Scientific classification
- Kingdom: Animalia
- Phylum: Chordata
- Class: Actinopterygii
- Order: Acanthuriformes
- Family: Pomacanthidae
- Genus: Chaetodontoplus
- Species: C. melanosoma
- Binomial name: Chaetodontoplus melanosoma (Bleeker, 1853)
- Synonyms: Holacanthus melanosoma Bleeker, 1853

= Chaetodontoplus melanosoma =

- Authority: (Bleeker, 1853)
- Conservation status: LC
- Synonyms: Holacanthus melanosoma Bleeker, 1853

Species of fish

Chaetodontoplus melanosoma, the black-velvet angelfish, brown angelfish, or phantom angelfish, is a species of marine ray-finned fish, a marine angelfish belonging to the family Pomacanthidae. It is found in the western Pacific Ocean.

==Description==
Chaetodontoplus melanosoma has a body which has an overall black or brown colouration with an ochre face and yellowish-orange spots across the forehead.

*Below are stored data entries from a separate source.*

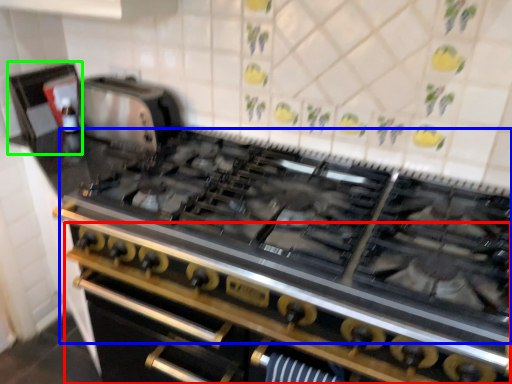
Question: Which object is positioned closest to oven (highlighted by a red box)? Select from gas stove (highlighted by a blue box) and appliance (highlighted by a green box).

Choices:
 (A) gas stove
 (B) appliance

Answer: (A)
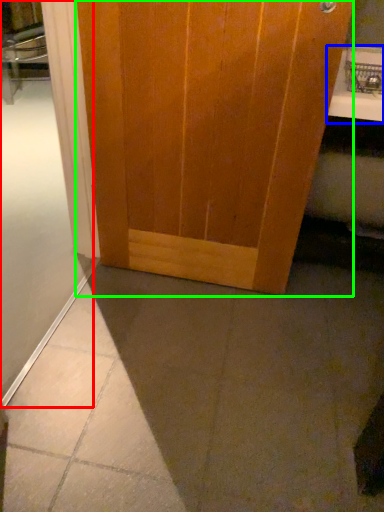
Question: Which object is the farthest from shower door (highlighted by a red box)? Choose among these: counter top (highlighted by a blue box) or door (highlighted by a green box).

Choices:
 (A) counter top
 (B) door

Answer: (A)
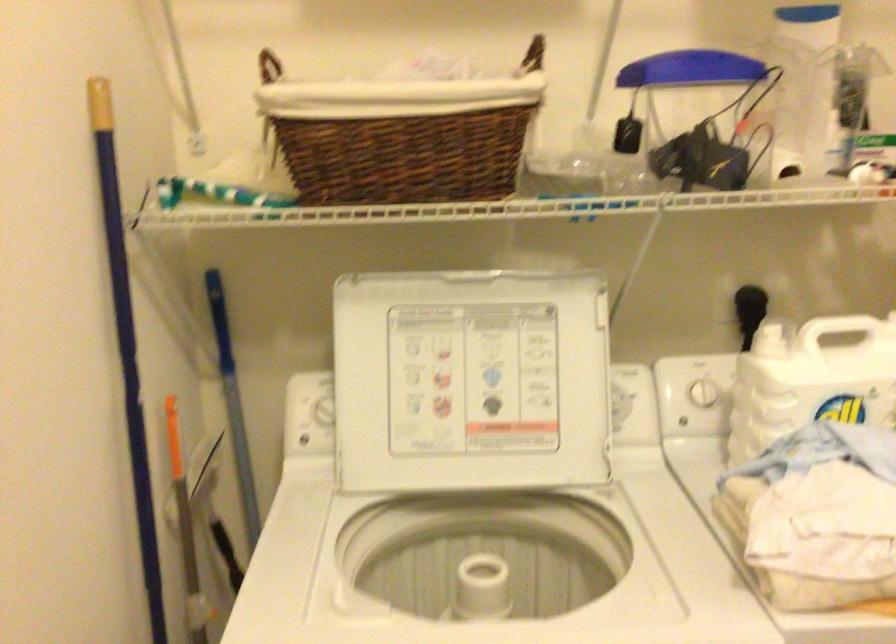
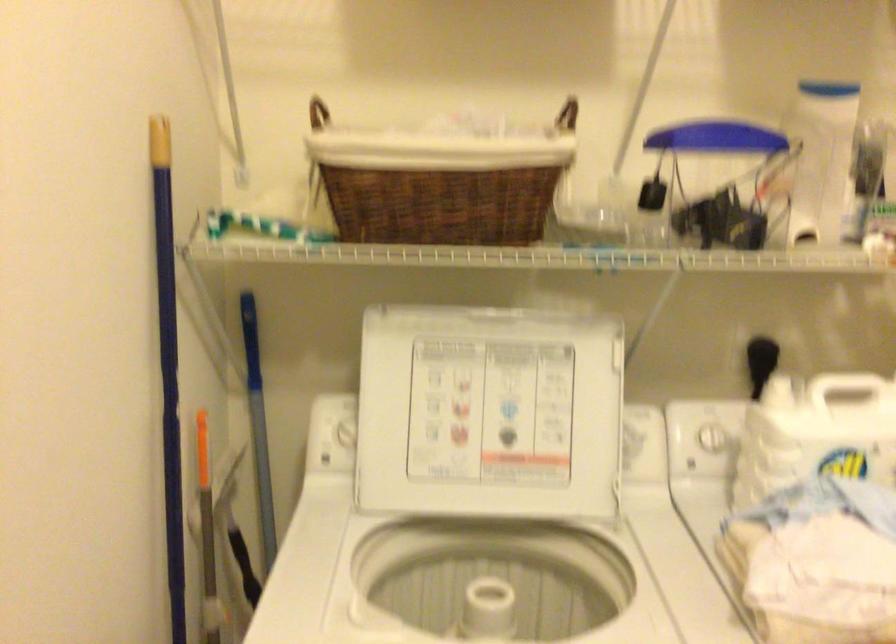
Question: In a continuous first-person perspective shot, in which direction is the camera moving?

Choices:
 (A) Left
 (B) Right
 (C) Forward
 (D) Backward

Answer: (D)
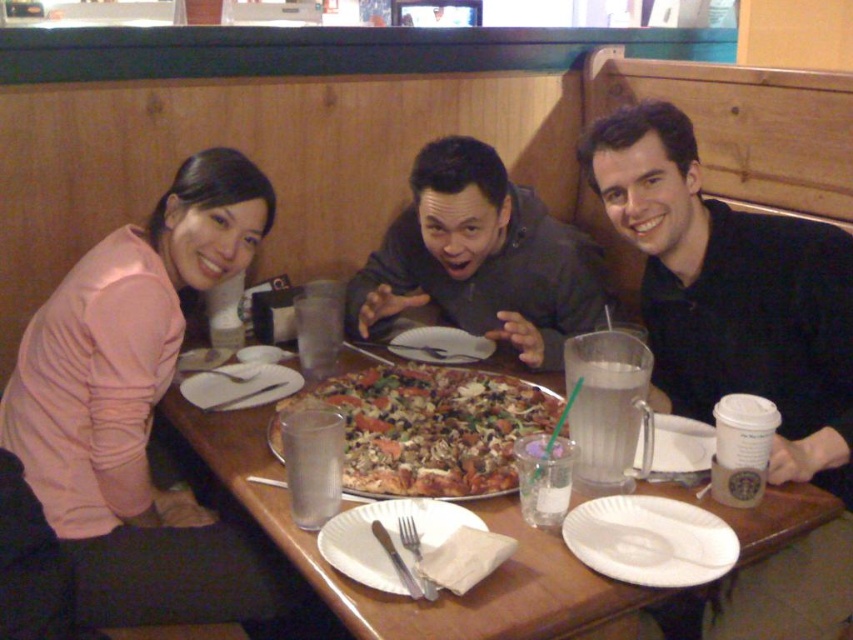
You are a delivery person who just arrived at the restaurant and need to place a small package on the brown wooden table at center. Considering your height is 6 feet tall, can you comfortably reach the table without bending down?

The brown wooden table at center is 36.19 inches away from the viewer. Since the average table height is around 29 inches and the delivery person is 6 feet tall, they would need to bend down slightly to place the package on the table.

You are a customer sitting at the brown wooden table at center. You want to reach for the white paper plate at lower center. Is the plate located above or below the table?

The brown wooden table at center is positioned under the white paper plate at lower center, so the plate is located above the table.

You are a customer at the restaurant and want to place your napkin on the table. Which object should you use to place the napkin, the brown wooden table at center or the white paper plate at lower center?

The brown wooden table at center is larger in size than the white paper plate at lower center, so you should place the napkin on the brown wooden table at center as it provides a bigger surface area.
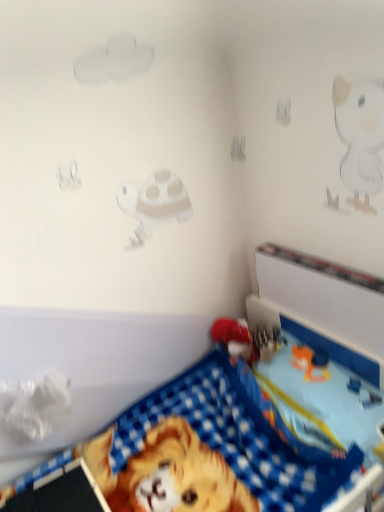
Question: Is matte red toy at center, the first toy positioned from the right, to the right of blue fabric blanket at lower right, which is counted as the first toy, starting from the left, from the viewer's perspective?

Choices:
 (A) no
 (B) yes

Answer: (B)

Question: Is matte red toy at center, the 2th toy in the left-to-right sequence, bigger than blue fabric blanket at lower right, which is counted as the first toy, starting from the left?

Choices:
 (A) yes
 (B) no

Answer: (B)

Question: From a real-world perspective, is matte red toy at center, the 2th toy in the left-to-right sequence, over blue fabric blanket at lower right, which is counted as the first toy, starting from the left?

Choices:
 (A) no
 (B) yes

Answer: (B)

Question: Is matte red toy at center, the 2th toy in the left-to-right sequence, further to camera compared to blue fabric blanket at lower right, which is the 2th toy in right-to-left order?

Choices:
 (A) no
 (B) yes

Answer: (B)

Question: Can blue fabric blanket at lower right, which is the 2th toy in right-to-left order, be found inside matte red toy at center, the first toy positioned from the right?

Choices:
 (A) no
 (B) yes

Answer: (A)

Question: From the image's perspective, does matte red toy at center, the first toy positioned from the right, appear lower than blue fabric blanket at lower right, which is counted as the first toy, starting from the left?

Choices:
 (A) yes
 (B) no

Answer: (B)

Question: Can you confirm if blue fabric blanket at lower right, which is the 2th toy in right-to-left order, is smaller than matte red toy at center, the first toy positioned from the right?

Choices:
 (A) no
 (B) yes

Answer: (A)

Question: Considering the relative sizes of blue fabric blanket at lower right, which is counted as the first toy, starting from the left, and matte red toy at center, the 2th toy in the left-to-right sequence, in the image provided, is blue fabric blanket at lower right, which is counted as the first toy, starting from the left, taller than matte red toy at center, the 2th toy in the left-to-right sequence,?

Choices:
 (A) yes
 (B) no

Answer: (A)

Question: From a real-world perspective, is blue fabric blanket at lower right, which is counted as the first toy, starting from the left, on matte red toy at center, the 2th toy in the left-to-right sequence?

Choices:
 (A) no
 (B) yes

Answer: (A)

Question: Is blue fabric blanket at lower right, which is counted as the first toy, starting from the left, not inside matte red toy at center, the 2th toy in the left-to-right sequence?

Choices:
 (A) no
 (B) yes

Answer: (B)

Question: From the image's perspective, is blue fabric blanket at lower right, which is the 2th toy in right-to-left order, above matte red toy at center, the first toy positioned from the right?

Choices:
 (A) yes
 (B) no

Answer: (B)

Question: Does blue fabric blanket at lower right, which is counted as the first toy, starting from the left, have a larger size compared to matte red toy at center, the 2th toy in the left-to-right sequence?

Choices:
 (A) no
 (B) yes

Answer: (B)

Question: In terms of size, does blue fabric blanket at lower right, which is the 2th toy in right-to-left order, appear bigger or smaller than matte red toy at center, the first toy positioned from the right?

Choices:
 (A) big
 (B) small

Answer: (A)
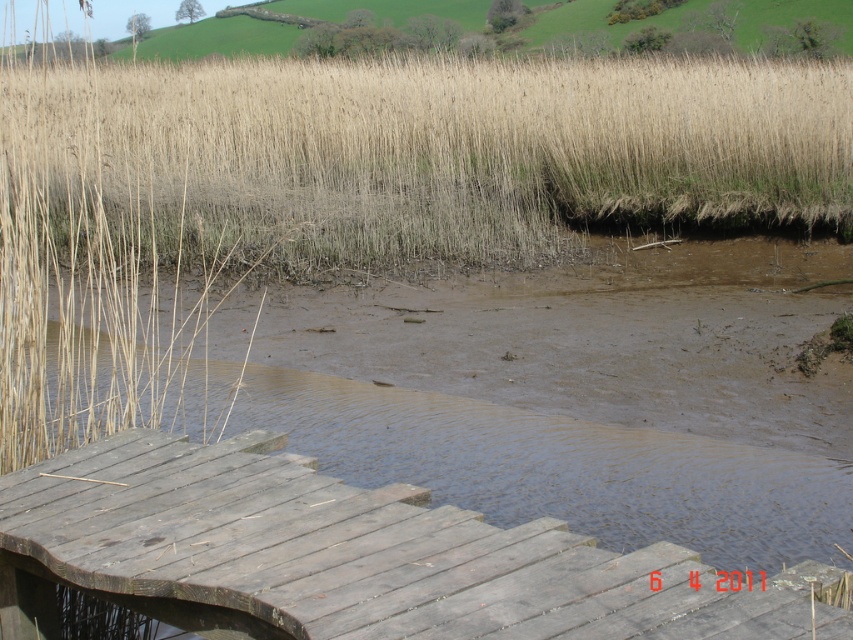
Question: Does dry grass at upper center appear over wooden dock at lower left?

Choices:
 (A) yes
 (B) no

Answer: (A)

Question: Can you confirm if dry grass at upper center is wider than wooden dock at lower left?

Choices:
 (A) no
 (B) yes

Answer: (B)

Question: Which object appears farthest from the camera in this image?

Choices:
 (A) wooden dock at lower left
 (B) dry grass at upper center

Answer: (B)

Question: In this image, where is dry grass at upper center located relative to wooden dock at lower left?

The dorsal, anal and caudal fins have yellow margins. The dorsal fin contains 13 spines and 17-19 soft rays while the anal fin contains 3 spines and 17-18 soft rays. This species attains a maximum total length of 20 cm.

==Distribution==
Chaetodontoplus melanosoma is found in the western Pacific Ocean. It lives in central Indonesia around western Java, Bali, Komodo, Flores, Sulawesi, and northeastern Kalimantan. It is also found in Sabah in Malaysia and in the Sulu Archipelago, Cebu, and southern Luzon in the Philippines.

==Habitat and biology==
Chaetodontoplus melanosoma occurs at depths of approximately 5 to 30 metres in outer rocky or coastal reefs, and is often found in areas with strong currents or upwellings of cooler water. Its eats tunicates and sponges, and may be observed in pairs or alone. C. melanosoma is hermaphroditic.

==Systematics==
Chaetodontoplus melanosoma was first formally described in 1855 as Holocanthus melanosoma by the Dutch ichthyologist, herpetologist and physician Pieter Bleeker (1819-1878) with the type locality given as Lawajong on Solor in Indonesia. The specific name is a compound of the Greek melanos meaning "black" and soma meaning "body" a reference to the plain black body in adults.

== In the aquarium ==
Chaetodontoplus melanosoma is commonly exported for the aquarium trade. It is best kept at a temperature of 72 to 78 F, a pH of 8.1-8.4, a hardness of 8-12 dKH and a salinity of 1.020-1.025 sg. These fishes grow to 8 in inches. They are omnivorous, and will consume aquarium invertebrates such as coral. These fish rarely breed in aquaria.